Flood in deserts as rains lash Jeddah


A special report from Jeddah by COT Azeez

Residents of Jeddah, the commercial capital of Saudi Arabia witnessed heavy rains on Tuesday. Rains ae lashing parts of the country  since Monday killing at least two people.

Two people were electrocuted in Faizaliya district when they touched a lamppost while crossing a water-logged road. 16 people were rescued by Civil Defense at Makkah.

Meteorologists said that 22 millimeters of rain were recorded in Jeddah. Roads were flooded with rainwater, causing traffic chaos and congestion all over the city and bringing back terrible memories of the 2009 floods that killed several people and destroyed properties.

In Jeddah, traffic police officers had to remove a large signboard that fell on a highway and disrupted traffic. An Egypt Air plane coming from Cairo was diverted to the recently opened airport in Madina after weather conditions made it highly risky for the plane to land in Jeddah.

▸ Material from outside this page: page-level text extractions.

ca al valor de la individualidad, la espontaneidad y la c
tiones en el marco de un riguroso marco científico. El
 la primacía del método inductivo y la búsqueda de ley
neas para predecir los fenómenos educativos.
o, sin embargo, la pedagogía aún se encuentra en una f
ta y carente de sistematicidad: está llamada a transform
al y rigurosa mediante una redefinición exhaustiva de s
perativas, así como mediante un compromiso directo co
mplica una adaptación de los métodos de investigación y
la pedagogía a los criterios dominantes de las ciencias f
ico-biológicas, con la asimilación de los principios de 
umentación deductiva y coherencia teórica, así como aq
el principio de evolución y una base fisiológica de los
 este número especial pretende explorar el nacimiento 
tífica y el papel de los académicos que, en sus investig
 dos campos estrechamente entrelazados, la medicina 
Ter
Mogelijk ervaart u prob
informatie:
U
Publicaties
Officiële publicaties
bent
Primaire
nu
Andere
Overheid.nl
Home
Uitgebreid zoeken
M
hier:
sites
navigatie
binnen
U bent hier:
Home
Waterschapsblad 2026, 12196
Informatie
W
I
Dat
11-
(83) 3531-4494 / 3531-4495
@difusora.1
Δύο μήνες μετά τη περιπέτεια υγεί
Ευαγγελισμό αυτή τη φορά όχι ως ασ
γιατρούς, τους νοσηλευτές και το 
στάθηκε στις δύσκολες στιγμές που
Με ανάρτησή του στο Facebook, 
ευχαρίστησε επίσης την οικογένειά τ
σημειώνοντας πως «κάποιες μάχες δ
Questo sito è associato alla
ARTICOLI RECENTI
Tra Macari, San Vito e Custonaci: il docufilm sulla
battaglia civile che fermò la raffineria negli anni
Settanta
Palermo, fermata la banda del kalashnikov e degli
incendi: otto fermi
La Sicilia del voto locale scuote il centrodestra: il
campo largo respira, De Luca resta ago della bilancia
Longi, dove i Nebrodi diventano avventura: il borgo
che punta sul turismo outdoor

The rainy weather is expected to remain until Wednesday. Schools and colleges in western and northern Saudi Arabia were closed on Tuesday.

In Yanbu, around 300 kilometres north of Jeddah, all schools remained closed on Tuesday following stern warnings about the weather. Three universities said they were suspending classes for the sake of the students’ safety.

Heavy rain of higher magnitude last hit the city in 2011, a year after the deadly floods that claimed the lives of over 120 people. The affected areas would be in the northern part of the country and along the coast, including Tabuk, Al-Qurayyat, Al-Jouf, the Northern Border area, Hail, Madinah, Makkah and the coastal areas from Haql to Rabigh, said Al-Ghamdi.

Other affected areas include Qunfudah, Riyadh, Al-Dawadmi, Afif, Qassim, and the Northern Borders Province, parts of the Eastern Province, and the southwestern mountains and coastal areas.  A cold wave is expected to hit the country over the next few days, resulting in a steep drop in temperature, rain and unstable weather conditions, said weather researcher Mohammed Al-Ghamdi.